En un comunicado del propio CONACyT, se menciona que la Dra. María Elena Álvarez-Buylla Roces, directora del CONACyT, “subrayó que la presentación de resultados de las observaciones sobre la vía láctea representa un paso crucial para el avance del conocimiento y el entendimiento profundo del universo”. Y también: “recordó [la Dra. María Elena Álvarez-Buylla Roces] que a través del Conacyt, el Gobierno de México ha apoyado de manera decidida el desarrollo, mantenimiento y mejora del Gran Telescopio Milimétrico con el objetivo principal de maximizar su impacto en investigación científica y desarrollo tecnológico de México”.

La anterior declaración de la directora ha sido vista por algunos como un “colgarse la medalla”, toda vez que, en mayo de 2015, durante un seminario impartido en San Cristóbal de las Casas (organizado por el EZNL), mencionó que “La ‘ciencia occidental’ ha producido los avances más deslumbrantes y, a la vez, más inútiles, como la llegada a la luna”.

Nada más alejado de la realidad. La propia NASA cuenta con un sitio donde enlista algunas de las tecnologías derivadas de sus programas y cómo se insertan en productos comerciales en nuestra vida diaria: más de 2,000 empresas se han creado desde 1976, y la derrama económica ha superado la inversión inicial de llevar al ser humano a la Luna.

Ahora bien, ¿invertir en el conocimiento de los agujeros negros, tan lejanos y exóticos de la Tierra, puede considerarse inútil? Muy probablemente usted ha visto la película Interstellar, dirigida por Cristopher Nolan. Para esta película, se utilizaron las ecuaciones que derivó el Prof. Kip Thorne para simular con la mayor precisión posible en el mundo hasta ese momento cómo luciría un agujero negro (Gargantua) que gira casi a la velocidad de la luz. El agujero negro simulado en la compañía de efectos especiales Double Negative no sólo se convirtió en un personaje más de la trama, sino en un descubrimiento científico por sí mismo: por lo menos dos publicaciones científicas se desprendieron de esta colaboración entre Kip Thorne y la compañía de efectos visuales. Cada cuadro donde aparece Gargantua tomó aproximadamente 100 horas de simulación. No es de sorprender que Interstellar ganara los premios Oscar por mejores efectos visuales en 2014. La cereza del pastel: tres años después, el profesor Thorne compartió el premio Nobel de Física por sus contribuciones a la detección y observación de ondas gravitacionales. Apuesto a que los resultados visuales obtenidos en la película Interstellar le hicieron ganar algunos puntos en el comité del Nobel.

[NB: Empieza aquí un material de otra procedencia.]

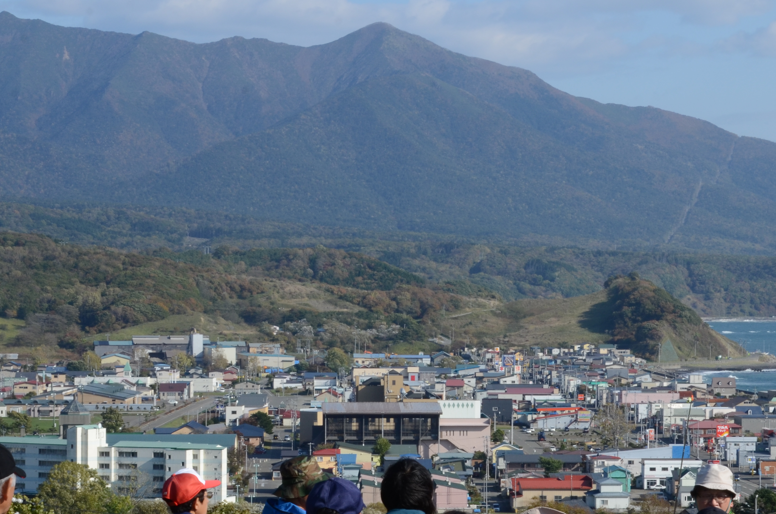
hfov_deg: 15.6
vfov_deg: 10.4
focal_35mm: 131
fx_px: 2818
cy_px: 358
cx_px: 560
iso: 200
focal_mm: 52
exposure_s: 1/100
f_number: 18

La investigación de objetos estelares como los agujeros negros, por muy teórica y alejada de cualquier aplicación práctica que podamos imaginar no debe menospreciarse. El propio John Wheeler imaginó una civilización lo suficientemente avanzada para aprovechar la energía que se desprende cuando un agujero negro engulle materia o colisiona con otro agujero: estos procesos gravitatorios pueden liberar mucha más energía que los procesos termonucleares propios de las estrellas. Quizá los agujeros negros puedan llegar a indicarnos la existencia de otras civilizaciones, o la concepción de nuevas formas de aprovechar la energía. La búsqueda de lo invisible puede ofrecer buenos dividendos, así como la colaboración de los científicos en el mundo del entretenimiento.